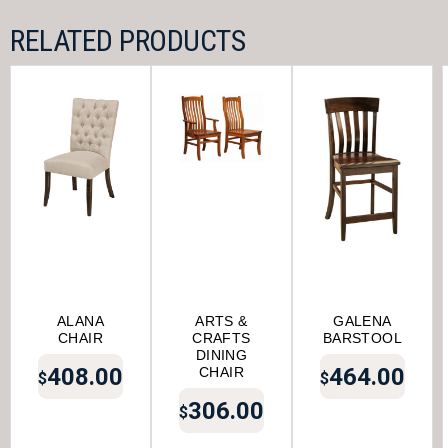
RELATED PRODUCTS
ALANA
ARTS &
GALENA
CHAIR
CRAFTS
BARSTOOL
DINING
408.00
464.00
CHAIR
$
$
306.00
$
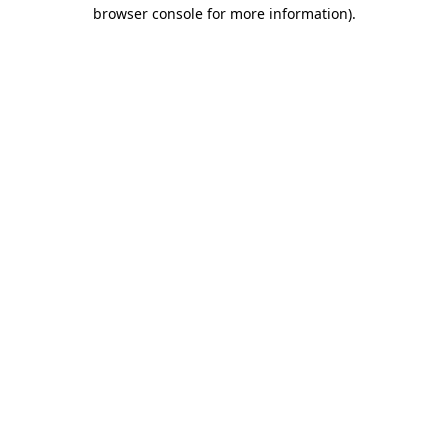
browser console for more information)
.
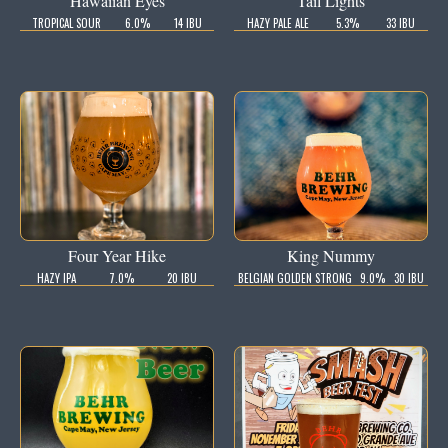
Hawaiian Eyes
Tail Lights
TROPICAL SOUR
6.0%
14 IBU
HAZY PALE ALE
5.3%
33 IBU
Four Year Hike
King Nummy
HAZY IPA
7.0%
20 IBU
BELGIAN GOLDEN STRONG
9.0%
30 IBU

= = = = =

About this exercise: Copy the listing character for character, pictures omitted.

Result below:
RELATED PRODUCTS
ALANA
ARTS &
GALENA
CHAIR
CRAFTS
BARSTOOL
DINING
408.00
464.00
CHAIR
$
$
306.00
$
browser console for more information)
.
Hawaiian Eyes
Tail Lights
TROPICAL SOUR
6.0%
14 IBU
HAZY PALE ALE
5.3%
33 IBU
Four Year Hike
King Nummy
HAZY IPA
7.0%
20 IBU
BELGIAN GOLDEN STRONG
9.0%
30 IBU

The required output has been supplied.